I have various friends that I’m likely to chat with on the phone at least once a week (I love girl talk). I recently realized that fully 50% (if not more) of them are not in agreement with me on the political issues of the day.

This has been distressing. I have a hard time agreeing to disagree. Perhaps I dwell on these differences more than I ought. But I spend many hours a week volunteering for Obama (calling undecided voters or signing volunteers up in swing states) and that makes it difficult to let the topic stray from my thoughts very long. Plus my upcoming immigration to Sweden, which also weighs heavily on my mind, would be a lot more comfortable for me if the people there regarded Americans and their leaders with respect and admiration, which I don’t believe will be the case with a McCain-Palin administration, making me feel (pretty irrationally–but it is feelings I’m talking about) that by not voting for Obama, my friends are kinda voting against me. And Obama’s values and ideas are pretty well in line with mine, meaning an attack on Obama is also an attack on me. The political is personal.

It’s obviously possible for personalities, children’s ages (I think all my friends are mommies these days), schedules, and geography all to mesh and result in easy friendships. What surprises me, though, is that political, moral, or religious points of view can just as easily be completely out of sync. I guess I always assumed that people I like, who like me, are like me. But friends are not duplicates of ourselves, even if we have some things in common.

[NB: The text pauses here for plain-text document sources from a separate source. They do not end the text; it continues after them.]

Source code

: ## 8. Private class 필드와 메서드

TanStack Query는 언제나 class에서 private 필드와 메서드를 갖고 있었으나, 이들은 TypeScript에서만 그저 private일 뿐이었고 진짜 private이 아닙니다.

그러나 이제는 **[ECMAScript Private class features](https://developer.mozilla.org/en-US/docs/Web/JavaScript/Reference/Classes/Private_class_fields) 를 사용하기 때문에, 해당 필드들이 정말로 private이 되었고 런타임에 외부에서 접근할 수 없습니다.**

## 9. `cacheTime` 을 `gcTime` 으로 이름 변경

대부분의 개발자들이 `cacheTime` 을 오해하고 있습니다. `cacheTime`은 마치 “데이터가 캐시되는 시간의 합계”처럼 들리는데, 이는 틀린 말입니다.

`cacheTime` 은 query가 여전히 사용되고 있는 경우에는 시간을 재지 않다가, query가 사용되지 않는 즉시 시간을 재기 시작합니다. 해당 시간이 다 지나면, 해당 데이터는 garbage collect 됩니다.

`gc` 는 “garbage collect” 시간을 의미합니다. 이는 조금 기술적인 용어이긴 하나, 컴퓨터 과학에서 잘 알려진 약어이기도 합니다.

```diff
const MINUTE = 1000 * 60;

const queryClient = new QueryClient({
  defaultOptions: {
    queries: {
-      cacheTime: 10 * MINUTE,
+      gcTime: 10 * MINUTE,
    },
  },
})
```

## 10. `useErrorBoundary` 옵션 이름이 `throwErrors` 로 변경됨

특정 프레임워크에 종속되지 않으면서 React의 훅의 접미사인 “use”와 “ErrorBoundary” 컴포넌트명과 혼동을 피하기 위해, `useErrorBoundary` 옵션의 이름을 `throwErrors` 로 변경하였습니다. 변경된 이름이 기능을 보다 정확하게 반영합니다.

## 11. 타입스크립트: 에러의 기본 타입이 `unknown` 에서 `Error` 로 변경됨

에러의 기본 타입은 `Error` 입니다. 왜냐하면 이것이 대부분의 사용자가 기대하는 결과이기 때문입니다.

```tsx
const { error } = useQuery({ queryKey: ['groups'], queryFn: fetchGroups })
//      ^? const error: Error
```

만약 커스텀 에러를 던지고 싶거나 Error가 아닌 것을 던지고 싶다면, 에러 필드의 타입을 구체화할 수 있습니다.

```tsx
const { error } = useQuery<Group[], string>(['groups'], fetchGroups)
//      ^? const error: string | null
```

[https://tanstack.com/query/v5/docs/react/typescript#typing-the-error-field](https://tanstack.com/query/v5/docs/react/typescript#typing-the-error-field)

The problem coming up with my buddies these days is probably rooted in my seeing social conservativeness (where we tend to differ most) as being essentially illogical and selfish. I don’t value these two attributes in friends, so their juxtaposition confuses me. As a liberal, for example, I believe in extending everyone the right to marry whomever of whichever sex; I don’t care either way. But conservatives want to deny others the right to a differing opinion. Totally unfair.

I approach abortion rights in a similarly pragmatic manner. I can’t see this any other way: abortion is the deliberate ending of life. The word “murder” applies. I wish it never occurred. I also wish there were no unhappily discovered unintended pregnancies. I wish there were no children conceived with severe health problems. I wish women never became ill in pregnancy. But these things happen.

For women who want abortion for social reasons (though every pregnancy is a health event), where there’s a will there’s a way. The abortion rates in countries with or without legal abortion are very similar, so I’d prefer abortions at least be safe. I’ve never been faced with an unwanted pregnancy (my problems have always been in the other direction), but as distasteful as elective abortion is to me, I understand that for many, a life unborn is mostly unknown, making its death less a disappearance than a failure to launch. I can understand choosing to stifle a largely theoretical life to save or preserve one already active on the world’s stage. This is the kind of issue I want to see reduced–even eliminated–by proper sexual health and pregnancy prevention education and by better access to contraception (something I’ve struggled with myself, with all my own resources and education) and emergency contraception (which is not abortion to me).

For women whose abortions come about for health reasons, either hers or the child’s, I believe no law can or should try to set a line of risk that a woman or child must have to meet in order to qualify for a life-preserving (or quality-of-life preserving) medical procedure. These questions are no one’s business but the families and doctors involved. These are tragedies all around. McCain can pretend women like to fake illness so they can cavalierly murder their infants but that is absolutely not the case. These abortions are not really choices. And people like to forget that if the mother dies, the baby dies also, so in such cases, abortion is a life-saving event.

So you see what I mean about preferencing pragmatism. At any rate, I, like everyone, always think my opinion is the right one. Since I value reason, I like to think of my point of view as eminently sensible, as arriving crystalline from some fount of Duh. That other people might come to different conclusions might be due to their putting value in something else first (like religious tenets), or deviations in our respective lines of reasoning, or some basic element of our world views instilled in us from childhood, or some unshared life experience, or even in some genetic quirk of thinking. Who can say? It’s simply hard for me to believe that smart, reasonable, informed, and thoughtful people could see the world so differently. But since I simultaneously cannot believe my friends are total idiots and selfish jerks, having known them, I guess that must be true. Huh.